Robienie czegokolwiek wymaga zaangażowania ciała. Więc jeśli uznajesz że nie musisz nic robić, to tym samym odmawiasz swemu ciału wartości w swym umyśle. Tu właśnie odnajdujesz otwarte drzwi, przez które szybko wymykasz się wiekom wysiłków i uciekasz od czasu. To jest sposób, dzięki któremu grzech traci cały swój powab właśnie teraz. Bo ten sposób polega na zaprzeczeniu czasowi, a wtedy przeszłość i przyszłość odchodzą. Ten, kto nie musi nic robić, nie potrzebuje czasu. Nie robić nic, oznacza wytworzyć w swym wnętrzu miejsce, gdzie aktywność ciała zaprzestaje domagać się uwagi - i odpoczywać. Do tego miejsca przybywa Duch Święty i tam pozostaje. Pozostanie tam nawet wtedy, kiedy ty o tym zapomnisz i działania ciała powrócą, aby zająć twój świadomy umysł.

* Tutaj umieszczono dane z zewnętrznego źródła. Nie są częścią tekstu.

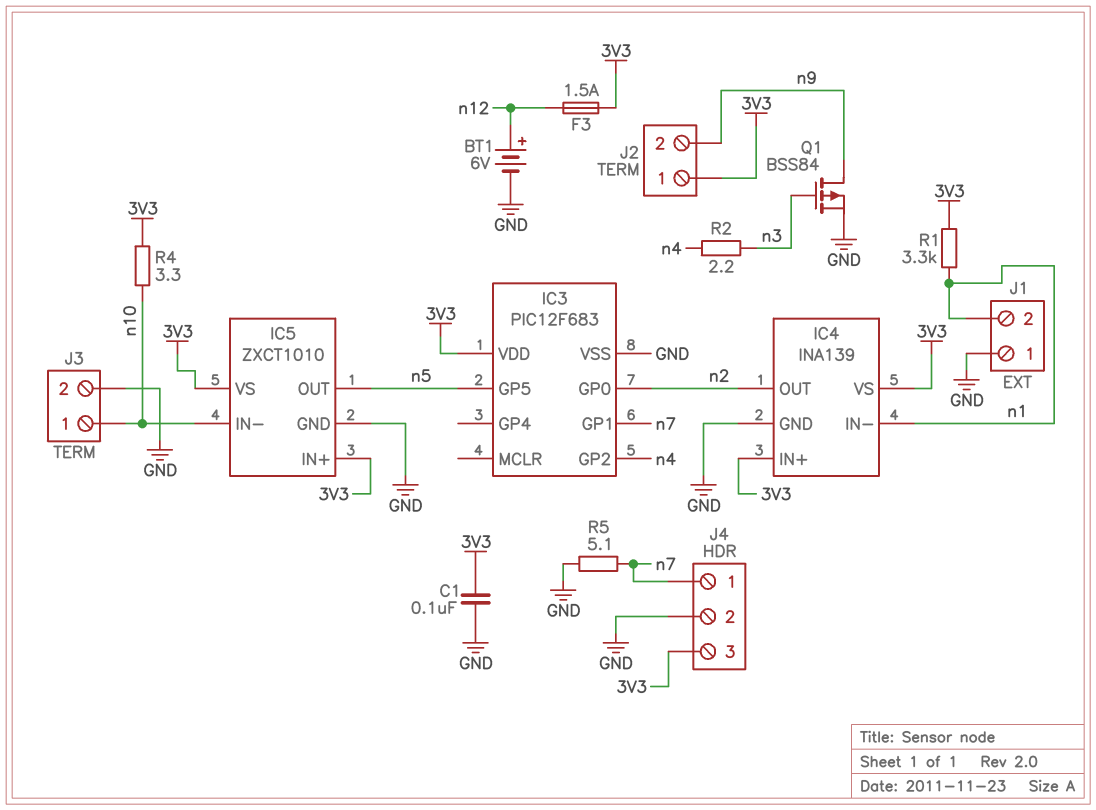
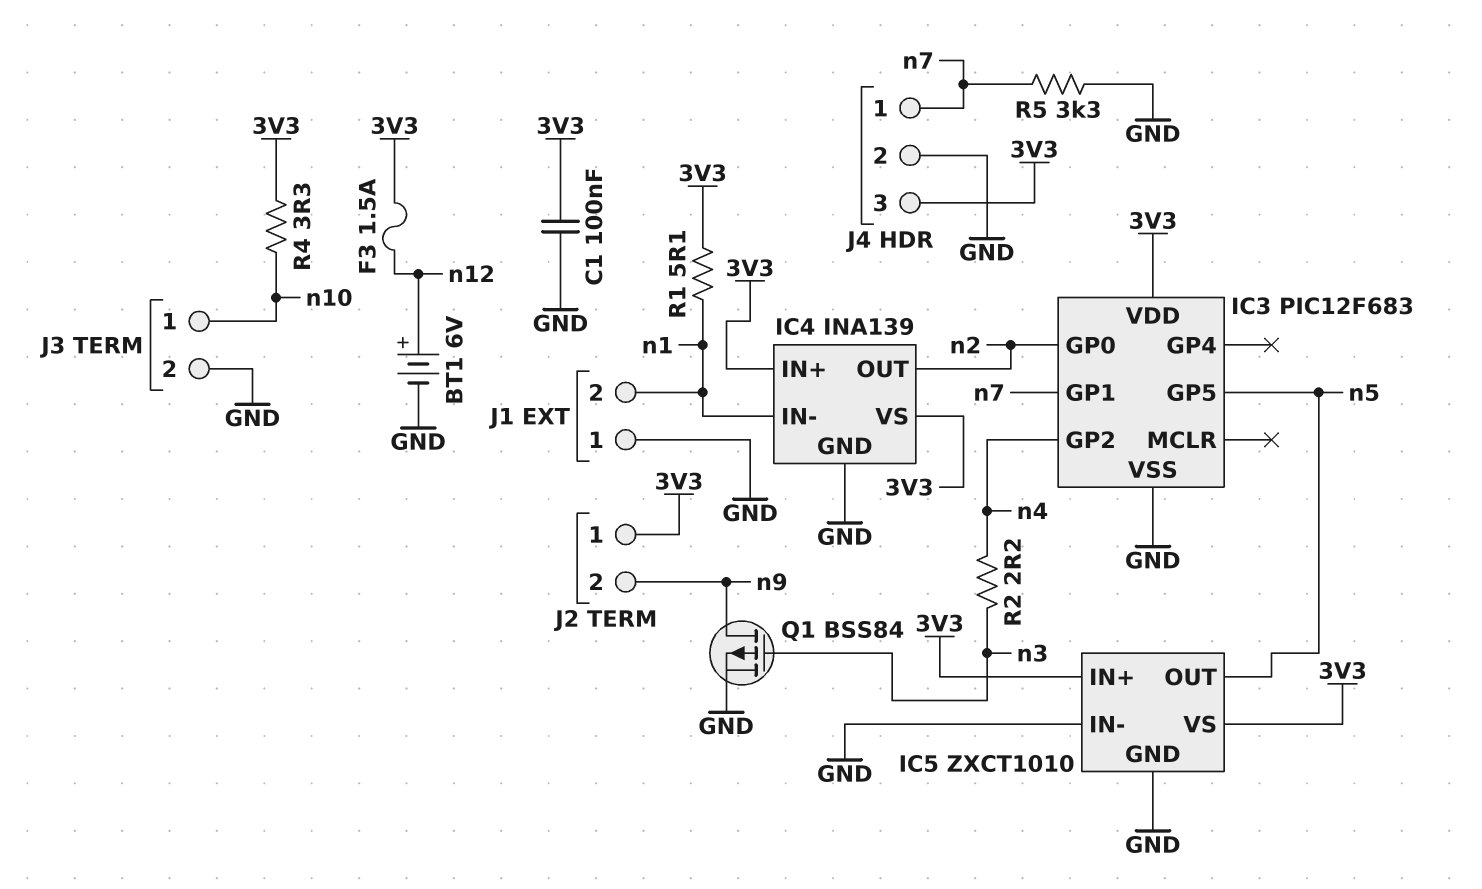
IC5 pin IN-: n10 -> GND
R1: 3.3k (3V3, n1) -> 5.1 (3V3, n1)
R5: 5.1 (GND, n7) -> 3.3k (GND, n7)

Jednakże miejsce to będzie zawsze twym miejscem odpoczynku, do którego możesz wrócić. I będziesz bardziej świadomy tego spokojnego centrum cyklonu, niż wszystkich jego szalejących działań. To spokojne centrum w którym nic nie robisz, pozostanie z tobą, dając odpoczynek w trakcie bardzo angażujących działań, do których zostałeś posłany. Z tego centrum będziesz kierowany i instruowany, jak używać ciała bezgrzesznie. To właśnie to centrum, w którym ciało jest nieobecne, będzie utrzymywać je bezgrzesznym w twej świadomości.